:: About this exercise ::
From the records below, please repeat exactly the line that has "podkladov Národného bezpečnostného", the line that has "alebo od iných", and every line between them, and nothing else.

(Extracted page text data)
==========

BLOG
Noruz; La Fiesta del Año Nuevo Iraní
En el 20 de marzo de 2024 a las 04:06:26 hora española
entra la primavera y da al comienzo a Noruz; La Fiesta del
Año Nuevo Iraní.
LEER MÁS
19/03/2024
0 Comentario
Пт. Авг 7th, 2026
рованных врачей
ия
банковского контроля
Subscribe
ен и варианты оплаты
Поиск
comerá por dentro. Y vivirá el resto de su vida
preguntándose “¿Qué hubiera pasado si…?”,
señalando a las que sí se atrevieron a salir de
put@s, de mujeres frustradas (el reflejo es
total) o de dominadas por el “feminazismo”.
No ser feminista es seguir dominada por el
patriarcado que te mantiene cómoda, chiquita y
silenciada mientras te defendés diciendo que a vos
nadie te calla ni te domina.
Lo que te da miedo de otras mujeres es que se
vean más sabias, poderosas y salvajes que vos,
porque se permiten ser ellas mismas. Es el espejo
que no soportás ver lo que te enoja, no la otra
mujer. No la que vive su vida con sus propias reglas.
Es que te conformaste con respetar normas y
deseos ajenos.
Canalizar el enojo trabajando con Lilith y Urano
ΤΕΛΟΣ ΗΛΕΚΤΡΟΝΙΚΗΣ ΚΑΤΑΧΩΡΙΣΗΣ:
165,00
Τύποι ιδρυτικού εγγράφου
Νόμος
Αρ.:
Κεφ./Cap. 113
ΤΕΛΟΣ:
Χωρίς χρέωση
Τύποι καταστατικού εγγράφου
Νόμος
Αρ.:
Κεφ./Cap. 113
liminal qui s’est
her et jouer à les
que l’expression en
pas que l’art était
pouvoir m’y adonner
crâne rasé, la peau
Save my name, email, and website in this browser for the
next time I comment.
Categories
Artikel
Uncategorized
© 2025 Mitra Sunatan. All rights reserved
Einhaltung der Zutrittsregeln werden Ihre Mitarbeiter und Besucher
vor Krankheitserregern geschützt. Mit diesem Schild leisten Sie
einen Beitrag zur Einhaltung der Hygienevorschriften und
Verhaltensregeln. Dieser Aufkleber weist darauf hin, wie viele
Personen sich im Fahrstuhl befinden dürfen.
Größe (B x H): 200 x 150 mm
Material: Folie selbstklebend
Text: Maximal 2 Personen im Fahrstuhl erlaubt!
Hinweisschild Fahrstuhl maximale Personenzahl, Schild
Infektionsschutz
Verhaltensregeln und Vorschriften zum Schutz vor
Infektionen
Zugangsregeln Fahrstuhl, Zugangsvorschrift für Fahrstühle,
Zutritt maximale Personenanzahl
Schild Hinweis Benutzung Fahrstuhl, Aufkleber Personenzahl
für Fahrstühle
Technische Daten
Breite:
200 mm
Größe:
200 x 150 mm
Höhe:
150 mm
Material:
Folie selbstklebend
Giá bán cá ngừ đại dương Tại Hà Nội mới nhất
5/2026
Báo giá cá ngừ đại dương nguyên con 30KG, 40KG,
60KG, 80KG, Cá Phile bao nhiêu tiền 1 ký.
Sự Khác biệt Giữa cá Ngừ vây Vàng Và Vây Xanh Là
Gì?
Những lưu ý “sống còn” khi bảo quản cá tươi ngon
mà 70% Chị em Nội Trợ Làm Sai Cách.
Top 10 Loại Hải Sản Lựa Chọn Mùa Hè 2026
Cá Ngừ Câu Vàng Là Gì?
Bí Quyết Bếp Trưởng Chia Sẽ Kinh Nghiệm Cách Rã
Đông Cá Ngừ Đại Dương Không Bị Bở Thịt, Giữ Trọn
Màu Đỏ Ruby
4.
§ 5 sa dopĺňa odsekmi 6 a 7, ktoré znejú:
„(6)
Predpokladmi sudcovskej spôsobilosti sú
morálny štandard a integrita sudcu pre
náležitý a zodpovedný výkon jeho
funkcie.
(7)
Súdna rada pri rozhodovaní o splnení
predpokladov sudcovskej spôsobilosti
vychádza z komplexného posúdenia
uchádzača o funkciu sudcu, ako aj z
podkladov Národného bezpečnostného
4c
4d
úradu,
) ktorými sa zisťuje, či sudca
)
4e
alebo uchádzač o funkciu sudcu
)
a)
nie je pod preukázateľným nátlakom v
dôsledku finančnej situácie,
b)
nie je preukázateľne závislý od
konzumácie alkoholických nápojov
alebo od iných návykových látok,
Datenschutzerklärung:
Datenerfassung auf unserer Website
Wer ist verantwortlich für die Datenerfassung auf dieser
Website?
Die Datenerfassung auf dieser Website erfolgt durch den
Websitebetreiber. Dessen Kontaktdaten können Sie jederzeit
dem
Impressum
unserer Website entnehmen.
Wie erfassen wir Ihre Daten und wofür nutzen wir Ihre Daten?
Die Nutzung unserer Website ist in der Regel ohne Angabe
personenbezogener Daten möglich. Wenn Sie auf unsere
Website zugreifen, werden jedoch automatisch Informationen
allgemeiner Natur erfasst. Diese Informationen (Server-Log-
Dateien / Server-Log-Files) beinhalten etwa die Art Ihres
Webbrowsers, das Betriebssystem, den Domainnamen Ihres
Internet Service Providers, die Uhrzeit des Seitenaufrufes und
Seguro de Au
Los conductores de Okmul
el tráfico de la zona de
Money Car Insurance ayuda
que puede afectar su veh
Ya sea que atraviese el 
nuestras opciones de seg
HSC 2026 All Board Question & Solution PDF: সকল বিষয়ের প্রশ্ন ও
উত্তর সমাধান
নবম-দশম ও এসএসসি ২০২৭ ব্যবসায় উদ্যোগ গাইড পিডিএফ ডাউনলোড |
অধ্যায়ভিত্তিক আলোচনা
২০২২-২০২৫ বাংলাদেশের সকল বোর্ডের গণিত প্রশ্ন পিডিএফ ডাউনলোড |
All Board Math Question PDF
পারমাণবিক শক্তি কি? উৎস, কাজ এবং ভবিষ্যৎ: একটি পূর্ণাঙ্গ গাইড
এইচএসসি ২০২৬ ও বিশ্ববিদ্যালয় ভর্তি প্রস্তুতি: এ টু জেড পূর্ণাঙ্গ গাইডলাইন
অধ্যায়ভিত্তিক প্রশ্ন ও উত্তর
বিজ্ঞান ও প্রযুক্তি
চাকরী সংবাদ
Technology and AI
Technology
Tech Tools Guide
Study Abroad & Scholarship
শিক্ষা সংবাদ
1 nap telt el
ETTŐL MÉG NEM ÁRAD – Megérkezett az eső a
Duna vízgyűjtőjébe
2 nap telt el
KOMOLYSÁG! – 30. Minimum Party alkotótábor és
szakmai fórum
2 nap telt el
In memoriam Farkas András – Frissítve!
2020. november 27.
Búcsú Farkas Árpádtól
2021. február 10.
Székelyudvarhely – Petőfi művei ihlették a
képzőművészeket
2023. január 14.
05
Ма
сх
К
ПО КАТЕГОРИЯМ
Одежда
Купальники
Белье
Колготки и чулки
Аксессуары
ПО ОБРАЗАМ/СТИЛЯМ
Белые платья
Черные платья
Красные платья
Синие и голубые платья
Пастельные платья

==========

:: Answer to the problem ::
podkladov Národného bezpečnostného
4c
4d
úradu,
) ktorými sa zisťuje, či sudca
)
4e
alebo uchádzač o funkciu sudcu
)
a)
nie je pod preukázateľným nátlakom v
dôsledku finančnej situácie,
b)
nie je preukázateľne závislý od
konzumácie alkoholických nápojov
alebo od iných návykových látok,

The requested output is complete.